(Absolute pixel coordinate data)
"""
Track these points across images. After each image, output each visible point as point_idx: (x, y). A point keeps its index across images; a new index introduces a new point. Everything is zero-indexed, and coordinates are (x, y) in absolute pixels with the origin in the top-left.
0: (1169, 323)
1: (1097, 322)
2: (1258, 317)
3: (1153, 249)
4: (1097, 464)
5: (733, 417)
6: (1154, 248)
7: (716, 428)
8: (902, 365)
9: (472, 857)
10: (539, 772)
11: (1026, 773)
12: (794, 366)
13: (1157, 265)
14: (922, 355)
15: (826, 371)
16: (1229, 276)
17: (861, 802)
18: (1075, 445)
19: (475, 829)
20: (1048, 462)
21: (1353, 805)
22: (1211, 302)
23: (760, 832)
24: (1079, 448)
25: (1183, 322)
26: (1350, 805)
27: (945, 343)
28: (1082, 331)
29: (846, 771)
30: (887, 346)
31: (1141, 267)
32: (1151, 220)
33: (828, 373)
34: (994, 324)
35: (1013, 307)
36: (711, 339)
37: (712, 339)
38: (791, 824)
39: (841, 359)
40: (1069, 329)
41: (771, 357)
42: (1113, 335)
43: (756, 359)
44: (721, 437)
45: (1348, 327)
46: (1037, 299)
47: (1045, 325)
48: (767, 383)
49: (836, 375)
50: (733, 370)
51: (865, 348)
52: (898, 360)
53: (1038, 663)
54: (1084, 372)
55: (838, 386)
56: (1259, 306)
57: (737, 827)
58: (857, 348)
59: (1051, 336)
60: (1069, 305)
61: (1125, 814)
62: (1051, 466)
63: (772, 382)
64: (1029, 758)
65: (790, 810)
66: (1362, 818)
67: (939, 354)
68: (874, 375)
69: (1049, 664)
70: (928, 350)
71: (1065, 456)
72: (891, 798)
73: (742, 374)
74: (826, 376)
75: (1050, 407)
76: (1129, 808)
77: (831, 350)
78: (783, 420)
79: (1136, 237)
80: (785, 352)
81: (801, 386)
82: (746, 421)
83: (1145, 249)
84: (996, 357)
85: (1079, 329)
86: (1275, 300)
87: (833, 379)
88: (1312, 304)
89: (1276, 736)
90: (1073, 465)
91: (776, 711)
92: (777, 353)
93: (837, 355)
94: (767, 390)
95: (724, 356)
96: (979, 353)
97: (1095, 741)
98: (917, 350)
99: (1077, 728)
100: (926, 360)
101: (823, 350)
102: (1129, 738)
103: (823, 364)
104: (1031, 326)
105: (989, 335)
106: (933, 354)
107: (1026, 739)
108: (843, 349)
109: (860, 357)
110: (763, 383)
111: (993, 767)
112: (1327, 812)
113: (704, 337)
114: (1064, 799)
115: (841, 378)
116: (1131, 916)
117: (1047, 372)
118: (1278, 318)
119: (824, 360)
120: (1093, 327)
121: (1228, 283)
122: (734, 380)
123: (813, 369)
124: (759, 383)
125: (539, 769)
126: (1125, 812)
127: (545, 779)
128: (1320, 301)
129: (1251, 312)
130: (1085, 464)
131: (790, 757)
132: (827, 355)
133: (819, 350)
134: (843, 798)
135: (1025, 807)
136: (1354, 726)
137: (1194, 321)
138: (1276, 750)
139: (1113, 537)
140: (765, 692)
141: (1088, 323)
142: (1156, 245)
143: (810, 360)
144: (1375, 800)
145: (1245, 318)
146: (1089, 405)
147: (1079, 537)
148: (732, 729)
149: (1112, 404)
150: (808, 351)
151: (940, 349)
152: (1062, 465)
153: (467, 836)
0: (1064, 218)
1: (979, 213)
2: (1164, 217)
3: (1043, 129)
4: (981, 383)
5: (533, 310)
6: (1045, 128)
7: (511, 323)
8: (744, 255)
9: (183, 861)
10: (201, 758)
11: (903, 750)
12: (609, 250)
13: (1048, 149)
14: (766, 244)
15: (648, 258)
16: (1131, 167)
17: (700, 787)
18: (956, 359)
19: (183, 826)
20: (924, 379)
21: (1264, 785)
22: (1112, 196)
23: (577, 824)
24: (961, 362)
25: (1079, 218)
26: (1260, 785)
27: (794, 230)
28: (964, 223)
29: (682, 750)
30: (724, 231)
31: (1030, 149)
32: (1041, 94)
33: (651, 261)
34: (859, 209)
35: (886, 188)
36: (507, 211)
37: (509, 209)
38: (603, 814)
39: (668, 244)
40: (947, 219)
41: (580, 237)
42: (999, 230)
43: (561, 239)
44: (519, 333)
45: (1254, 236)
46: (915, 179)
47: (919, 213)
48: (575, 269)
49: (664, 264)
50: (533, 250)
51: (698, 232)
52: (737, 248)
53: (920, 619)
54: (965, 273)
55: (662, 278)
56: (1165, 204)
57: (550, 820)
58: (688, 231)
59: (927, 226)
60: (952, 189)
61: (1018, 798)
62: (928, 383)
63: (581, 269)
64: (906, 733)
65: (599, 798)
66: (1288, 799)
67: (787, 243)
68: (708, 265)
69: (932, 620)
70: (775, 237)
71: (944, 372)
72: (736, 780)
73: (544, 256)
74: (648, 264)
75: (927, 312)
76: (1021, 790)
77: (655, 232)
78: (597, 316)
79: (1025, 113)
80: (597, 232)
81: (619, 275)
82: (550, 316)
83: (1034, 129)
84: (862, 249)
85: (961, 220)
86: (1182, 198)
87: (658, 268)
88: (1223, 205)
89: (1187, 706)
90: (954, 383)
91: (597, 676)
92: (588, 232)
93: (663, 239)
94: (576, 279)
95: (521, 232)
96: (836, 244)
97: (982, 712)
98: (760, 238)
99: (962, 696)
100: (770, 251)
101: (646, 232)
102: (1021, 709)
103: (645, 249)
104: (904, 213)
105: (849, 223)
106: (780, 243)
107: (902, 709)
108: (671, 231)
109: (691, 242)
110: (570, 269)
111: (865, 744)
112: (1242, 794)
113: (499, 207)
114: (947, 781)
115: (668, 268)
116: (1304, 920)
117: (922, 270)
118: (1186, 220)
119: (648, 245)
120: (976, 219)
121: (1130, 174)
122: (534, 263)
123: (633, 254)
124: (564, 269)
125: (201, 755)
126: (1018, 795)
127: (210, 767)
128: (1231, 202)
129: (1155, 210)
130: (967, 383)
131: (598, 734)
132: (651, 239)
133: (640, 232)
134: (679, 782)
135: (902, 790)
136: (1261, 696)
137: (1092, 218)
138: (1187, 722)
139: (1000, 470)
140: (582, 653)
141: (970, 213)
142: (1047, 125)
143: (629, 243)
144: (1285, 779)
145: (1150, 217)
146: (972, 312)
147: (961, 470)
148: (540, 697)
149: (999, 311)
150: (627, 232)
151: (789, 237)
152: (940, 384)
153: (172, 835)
"""
# Task prompt
Write out every line of the material exactly as it appears, without changing anything.

# Solution to this task
Track these points across images. After each image, output each visible point as point_idx: (x, y). A point keeps its index across images; a new index introduces a new point. Everything is zero-indexed, and coordinates are (x, y) in absolute pixels with the origin in the top-left.
0: (1169, 323)
1: (1097, 322)
2: (1258, 317)
3: (1153, 249)
4: (1097, 464)
5: (733, 417)
6: (1154, 248)
7: (716, 428)
8: (902, 365)
9: (472, 857)
10: (539, 772)
11: (1026, 773)
12: (794, 366)
13: (1157, 265)
14: (922, 355)
15: (826, 371)
16: (1229, 276)
17: (861, 802)
18: (1075, 445)
19: (475, 829)
20: (1048, 462)
21: (1353, 805)
22: (1211, 302)
23: (760, 832)
24: (1079, 448)
25: (1183, 322)
26: (1350, 805)
27: (945, 343)
28: (1082, 331)
29: (846, 771)
30: (887, 346)
31: (1141, 267)
32: (1151, 220)
33: (828, 373)
34: (994, 324)
35: (1013, 307)
36: (711, 339)
37: (712, 339)
38: (791, 824)
39: (841, 359)
40: (1069, 329)
41: (771, 357)
42: (1113, 335)
43: (756, 359)
44: (721, 437)
45: (1348, 327)
46: (1037, 299)
47: (1045, 325)
48: (767, 383)
49: (836, 375)
50: (733, 370)
51: (865, 348)
52: (898, 360)
53: (1038, 663)
54: (1084, 372)
55: (838, 386)
56: (1259, 306)
57: (737, 827)
58: (857, 348)
59: (1051, 336)
60: (1069, 305)
61: (1125, 814)
62: (1051, 466)
63: (772, 382)
64: (1029, 758)
65: (790, 810)
66: (1362, 818)
67: (939, 354)
68: (874, 375)
69: (1049, 664)
70: (928, 350)
71: (1065, 456)
72: (891, 798)
73: (742, 374)
74: (826, 376)
75: (1050, 407)
76: (1129, 808)
77: (831, 350)
78: (783, 420)
79: (1136, 237)
80: (785, 352)
81: (801, 386)
82: (746, 421)
83: (1145, 249)
84: (996, 357)
85: (1079, 329)
86: (1275, 300)
87: (833, 379)
88: (1312, 304)
89: (1276, 736)
90: (1073, 465)
91: (776, 711)
92: (777, 353)
93: (837, 355)
94: (767, 390)
95: (724, 356)
96: (979, 353)
97: (1095, 741)
98: (917, 350)
99: (1077, 728)
100: (926, 360)
101: (823, 350)
102: (1129, 738)
103: (823, 364)
104: (1031, 326)
105: (989, 335)
106: (933, 354)
107: (1026, 739)
108: (843, 349)
109: (860, 357)
110: (763, 383)
111: (993, 767)
112: (1327, 812)
113: (704, 337)
114: (1064, 799)
115: (841, 378)
116: (1131, 916)
117: (1047, 372)
118: (1278, 318)
119: (824, 360)
120: (1093, 327)
121: (1228, 283)
122: (734, 380)
123: (813, 369)
124: (759, 383)
125: (539, 769)
126: (1125, 812)
127: (545, 779)
128: (1320, 301)
129: (1251, 312)
130: (1085, 464)
131: (790, 757)
132: (827, 355)
133: (819, 350)
134: (843, 798)
135: (1025, 807)
136: (1354, 726)
137: (1194, 321)
138: (1276, 750)
139: (1113, 537)
140: (765, 692)
141: (1088, 323)
142: (1156, 245)
143: (810, 360)
144: (1375, 800)
145: (1245, 318)
146: (1089, 405)
147: (1079, 537)
148: (732, 729)
149: (1112, 404)
150: (808, 351)
151: (940, 349)
152: (1062, 465)
153: (467, 836)
0: (1064, 218)
1: (979, 213)
2: (1164, 217)
3: (1043, 129)
4: (981, 383)
5: (533, 310)
6: (1045, 128)
7: (511, 323)
8: (744, 255)
9: (183, 861)
10: (201, 758)
11: (903, 750)
12: (609, 250)
13: (1048, 149)
14: (766, 244)
15: (648, 258)
16: (1131, 167)
17: (700, 787)
18: (956, 359)
19: (183, 826)
20: (924, 379)
21: (1264, 785)
22: (1112, 196)
23: (577, 824)
24: (961, 362)
25: (1079, 218)
26: (1260, 785)
27: (794, 230)
28: (964, 223)
29: (682, 750)
30: (724, 231)
31: (1030, 149)
32: (1041, 94)
33: (651, 261)
34: (859, 209)
35: (886, 188)
36: (507, 211)
37: (509, 209)
38: (603, 814)
39: (668, 244)
40: (947, 219)
41: (580, 237)
42: (999, 230)
43: (561, 239)
44: (519, 333)
45: (1254, 236)
46: (915, 179)
47: (919, 213)
48: (575, 269)
49: (664, 264)
50: (533, 250)
51: (698, 232)
52: (737, 248)
53: (920, 619)
54: (965, 273)
55: (662, 278)
56: (1165, 204)
57: (550, 820)
58: (688, 231)
59: (927, 226)
60: (952, 189)
61: (1018, 798)
62: (928, 383)
63: (581, 269)
64: (906, 733)
65: (599, 798)
66: (1288, 799)
67: (787, 243)
68: (708, 265)
69: (932, 620)
70: (775, 237)
71: (944, 372)
72: (736, 780)
73: (544, 256)
74: (648, 264)
75: (927, 312)
76: (1021, 790)
77: (655, 232)
78: (597, 316)
79: (1025, 113)
80: (597, 232)
81: (619, 275)
82: (550, 316)
83: (1034, 129)
84: (862, 249)
85: (961, 220)
86: (1182, 198)
87: (658, 268)
88: (1223, 205)
89: (1187, 706)
90: (954, 383)
91: (597, 676)
92: (588, 232)
93: (663, 239)
94: (576, 279)
95: (521, 232)
96: (836, 244)
97: (982, 712)
98: (760, 238)
99: (962, 696)
100: (770, 251)
101: (646, 232)
102: (1021, 709)
103: (645, 249)
104: (904, 213)
105: (849, 223)
106: (780, 243)
107: (902, 709)
108: (671, 231)
109: (691, 242)
110: (570, 269)
111: (865, 744)
112: (1242, 794)
113: (499, 207)
114: (947, 781)
115: (668, 268)
116: (1304, 920)
117: (922, 270)
118: (1186, 220)
119: (648, 245)
120: (976, 219)
121: (1130, 174)
122: (534, 263)
123: (633, 254)
124: (564, 269)
125: (201, 755)
126: (1018, 795)
127: (210, 767)
128: (1231, 202)
129: (1155, 210)
130: (967, 383)
131: (598, 734)
132: (651, 239)
133: (640, 232)
134: (679, 782)
135: (902, 790)
136: (1261, 696)
137: (1092, 218)
138: (1187, 722)
139: (1000, 470)
140: (582, 653)
141: (970, 213)
142: (1047, 125)
143: (629, 243)
144: (1285, 779)
145: (1150, 217)
146: (972, 312)
147: (961, 470)
148: (540, 697)
149: (999, 311)
150: (627, 232)
151: (789, 237)
152: (940, 384)
153: (172, 835)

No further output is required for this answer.